Cogí más de cuatro litros de agua para no tener problemas en el norte de Kalymnos, terreno totalmente desierto por el que iba a tener que pasar las horas más calurosas del día después de salir del mar. De todos modos, por aligerar el peso de la mochila, de un litro ya había dado cuenta al llegar a Ksirokampos. No se veía un alma ni en el pueblo ni en el puerto, situado a la derecha, al otro lado de la playa.
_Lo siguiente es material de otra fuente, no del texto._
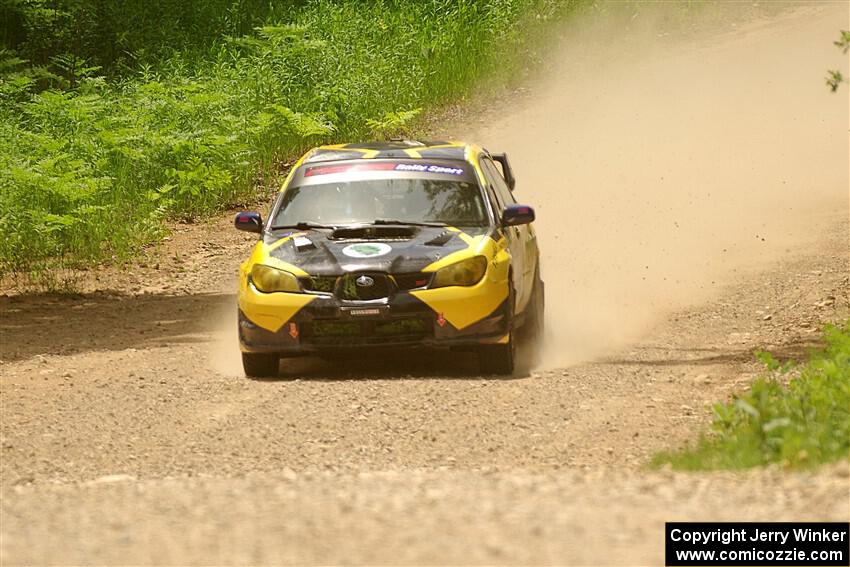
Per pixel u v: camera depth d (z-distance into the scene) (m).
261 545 20.45
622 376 39.66
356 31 112.69
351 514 22.06
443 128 100.00
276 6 125.56
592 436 32.03
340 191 43.25
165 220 78.31
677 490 23.08
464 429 32.75
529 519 21.34
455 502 22.66
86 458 30.86
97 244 69.31
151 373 42.00
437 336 39.06
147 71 101.50
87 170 74.31
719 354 43.41
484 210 42.34
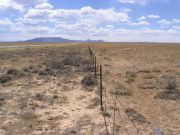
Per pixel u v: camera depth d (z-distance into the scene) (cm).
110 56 5709
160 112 1469
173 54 6481
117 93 1894
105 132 1134
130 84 2353
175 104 1650
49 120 1327
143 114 1423
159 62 4488
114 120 1289
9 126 1247
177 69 3453
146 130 1172
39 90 2048
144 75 2903
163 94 1873
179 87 2167
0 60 4600
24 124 1274
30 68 3291
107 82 2330
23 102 1666
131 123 1259
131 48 9469
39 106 1581
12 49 7781
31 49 7906
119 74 2934
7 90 2048
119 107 1522
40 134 1141
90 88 2062
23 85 2256
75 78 2591
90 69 3191
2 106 1579
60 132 1156
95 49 8462
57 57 4969
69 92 1967
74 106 1573
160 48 9631
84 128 1192
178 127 1227
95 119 1313
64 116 1384
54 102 1675
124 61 4638
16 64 3925
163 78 2661
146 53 6912
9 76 2506
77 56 4872
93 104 1582
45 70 3000
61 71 3044
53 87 2167
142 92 2009
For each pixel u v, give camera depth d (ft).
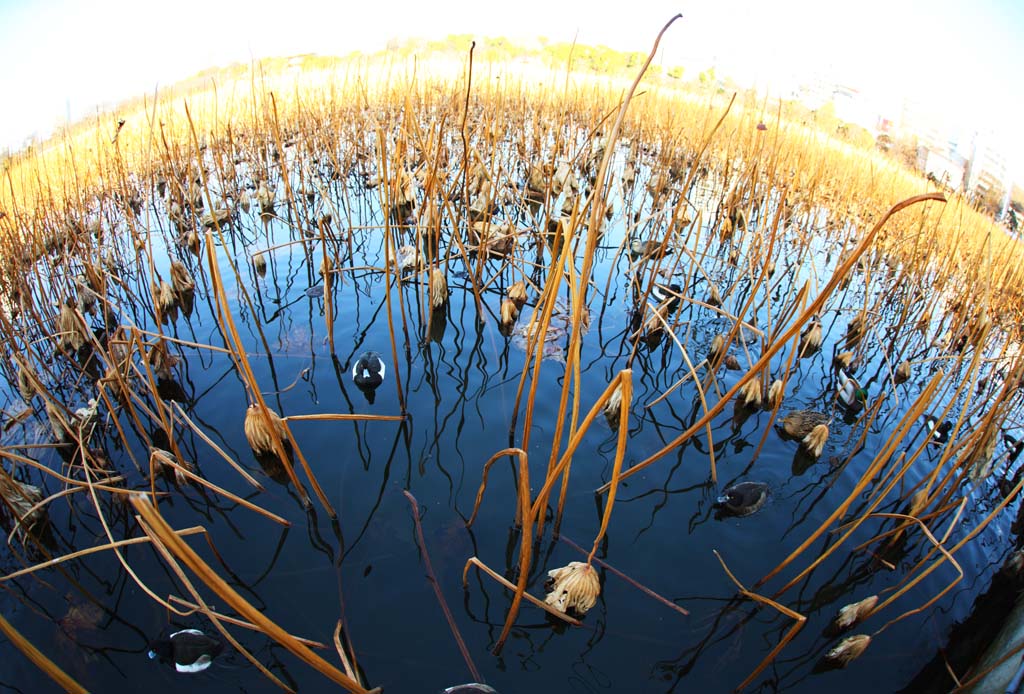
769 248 10.85
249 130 29.60
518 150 26.14
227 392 12.51
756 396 12.15
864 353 15.26
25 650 4.61
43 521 9.23
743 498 9.93
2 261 15.40
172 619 7.88
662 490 10.42
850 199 22.94
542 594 8.42
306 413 11.85
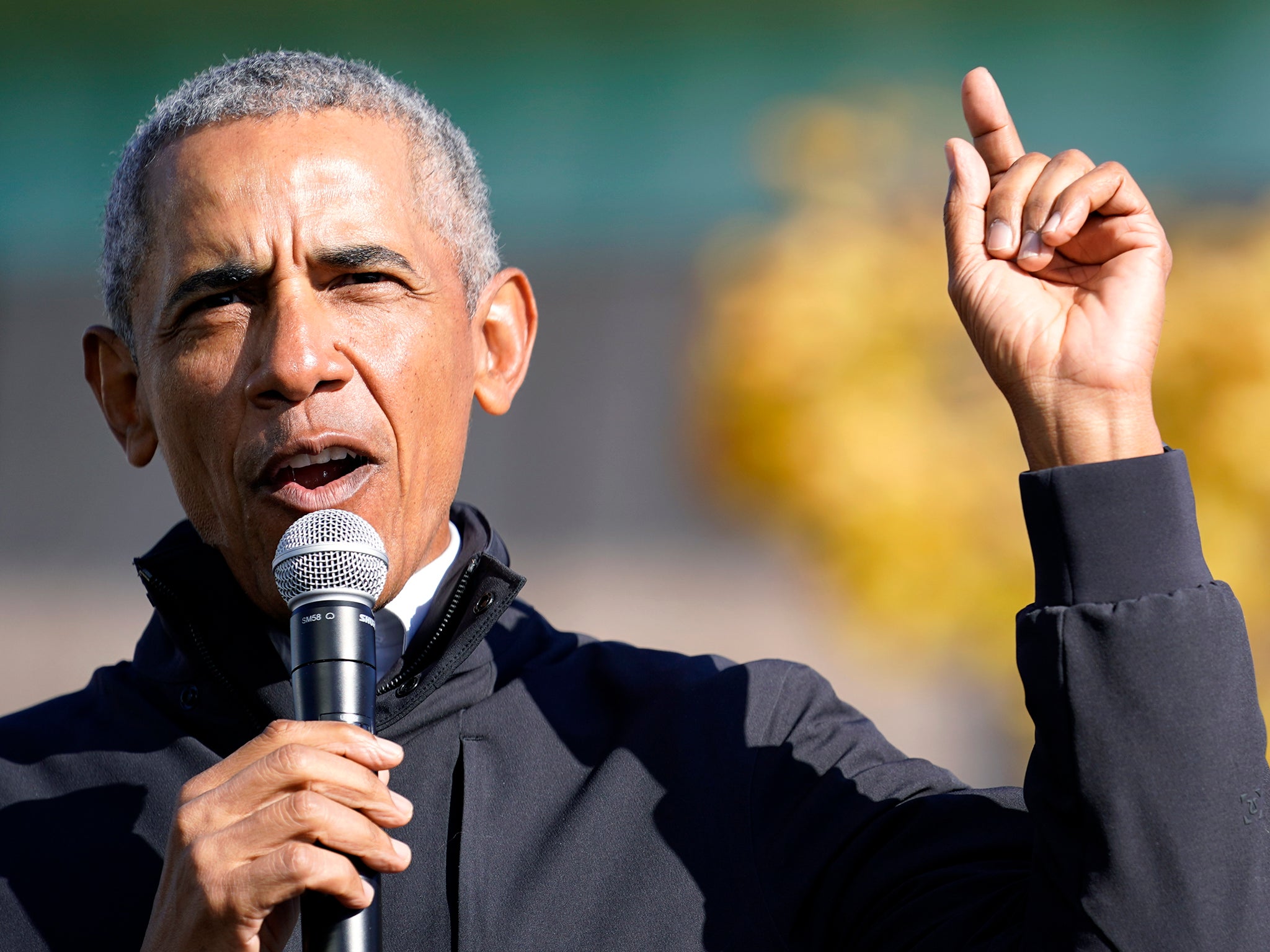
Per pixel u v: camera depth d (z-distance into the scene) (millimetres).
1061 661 5223
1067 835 5223
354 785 4883
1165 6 22031
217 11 25750
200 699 6625
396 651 6637
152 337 6266
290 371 5844
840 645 16297
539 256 25078
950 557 13586
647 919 5992
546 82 25094
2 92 26500
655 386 24312
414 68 25344
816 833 6418
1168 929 4969
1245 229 14297
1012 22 22516
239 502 6086
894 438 13695
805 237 14664
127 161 6625
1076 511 5367
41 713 7043
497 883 6051
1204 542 12750
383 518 6102
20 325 26438
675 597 23094
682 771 6461
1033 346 5691
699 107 24531
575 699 6906
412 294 6297
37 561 25562
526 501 24391
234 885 4734
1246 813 5062
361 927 4871
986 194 6172
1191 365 13148
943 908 5891
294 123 6262
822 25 23641
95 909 6027
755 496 14414
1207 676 5129
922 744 19031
En medio de la playa vi una canoa y un hombre robusto que manipulaba bolsas a su lado. Aunque no tenía claro si empaquetaba o desempaquetaba, ante la perspectiva de no encontrar a nadie en el puerto me decidí a saludarle. Con un fuerte acento centroeuropeo, me pidió que le hablase en inglés. Se llamaba Pavel y era de la República Checa. Al explicarle mis intenciones, mostró un gran entusiasmo. Precisamente iba hacia Kalymnos, pero me dijo que le gustaba tanto mi idea que, si no, me habría acompañado de todas formas.
—Mira que los checos hacemos locuras, pero no de este nivel. No sabía que los españoles estuviesen tan chiflados. De un italiano aún me lo habría esperado, pero no de un español.
Riendo, le contesté que me lo tomaría como un cumplido.